There you will find dozens of links to online sources of information. Also check the right hand nav bar on my page for links to articles and online databases

Lorine

January 9, 2005

USA Census Comparison Chart

Questions you should ask yourself about USA Census Records online:

  1. Does the site have on-line census images with linked indexes?
  2. What kind of census indexes does the site have - head of house only, or every name?
  3. Does the site have only census images?
  4. Are there census Indexes only?

Compare and then decide which set of census records will best help you find that elusive ancestor

See the Quick Start Comparison Chart for USA census from 1790 - 1930 Census

January 7, 2005

Ships Passenger Lists to New York before 1664

Olive Tree Genealogy has an exciting new project! I have begun to reconstruct ships passenger lists for ships from Holland (Netherlands) to New Netherland (New York) before 1664.

All "passenger lists" for travel from the Netherlands (Holland) to New Netherland (present day New York) between 1654 and 1664 came from the debit side of the West India Company Account Book.
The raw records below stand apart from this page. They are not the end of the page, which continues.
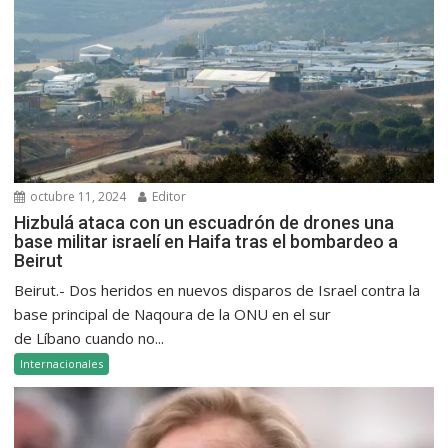
octubre 11, 2024
Editor
Hizbulá ataca con un escuadrón de drones una
base militar israelí en Haifa tras el bombardeo a
Beirut
Beirut.- Dos heridos en nuevos disparos de Israel contra la
base principal de Naqoura de la ONU en el sur
de Líbano cuando no...
Internacionales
This account book showing who owed money when they arrived is the source for previously published lists of passengers to New Netherland/New York. The credit side has not been published. Lists for ships that sailed before 1654 simply do not exist.

Thus we do not have complete passenger lists for this time period. Many of the previously published lists are flawed. Many names of those who sailed are not found, as they paid their passage money ahead of time.

In some cases, I've been able to reconstruct names for a ship list that has never been published before! In other cases, I've been able to add names to previously published lists. This is an Olive Tree exclusive.

The full list of 82 ships and names of passengers on these ships sailing to New York from 1624 to 1664 is found at
http://olivetreegenealogy.com/nn/ships/

I reconstructed the names of those sailing on various ships from several primary sources. Please note that not every source was used to reconstruct every ship. I have indicated which sources were used for each individual

Abstracts from Notarial Documents in the Amsterdam Archives by Pim Nieuwenhuis published in New Netherland Connections in series Vol. 4:3,4; Vol. 5:1-3

Early Immigrants to New Netherland 1657-1664 from The Documentary History of New York

Settlers of Rensselaerswyck 1630-1658 in Van Rensselaer Bowier Manuscripts

E. B. O'Callaghan's Calendar of Historical Manuscripts in the Office of the Secretary of State, Albany NY

New World Immigrants: List of Passengers 1654 to 1664 edited by Michael Tepper

Emigrants to New Netherland by Rosalie Fellows Bailey, NYGBR; vol 94 no 4 pp 193-200

De Scheepvaart en handel van de Nederlandse Republiek op Nieuw-Nederland 1609-1675 unpublished thesis by Jaap Jacobs

January 2, 2005

Greek, Italian, Spanish, Minorcan & Turkish Colonists in Florida 1768

Olive Tree Genealogy has an original research project reconstructing names of colonists of Greek, Italian, Minorcan and Turkish origins to Florida in May 1768.

Eight ships sailed under the direction of Andrew Turnbull. Lucie Servole Myers has reconstructed the names of 431 passengers on board the 8 ships and allowed Olive Tree Genealogy to publish this.

The ships and names of passengers are organized in the following immigrant groups:

Passengers from Spain
http://olivetreegenealogy.com/ships/toflaspain.shtml

Passengers from Greece
http://olivetreegenealogy.com/ships/toflagreece.shtml

Passengers from Corsica
http://olivetreegenealogy.com/ships/toflacorsica.shtml

Passengers from Canary Islands
http://olivetreegenealogy.com/ships/toflacanary.shtml

Passengers from Italy
http://olivetreegenealogy.com/ships/toflaitaly.shtml

Passengers from Balearic Islands
http://olivetreegenealogy.com/ships/toflabalearic.shtml

Good luck to everyone looking for an ancestor! As always, this Olive Tree database is available for free for all researchers.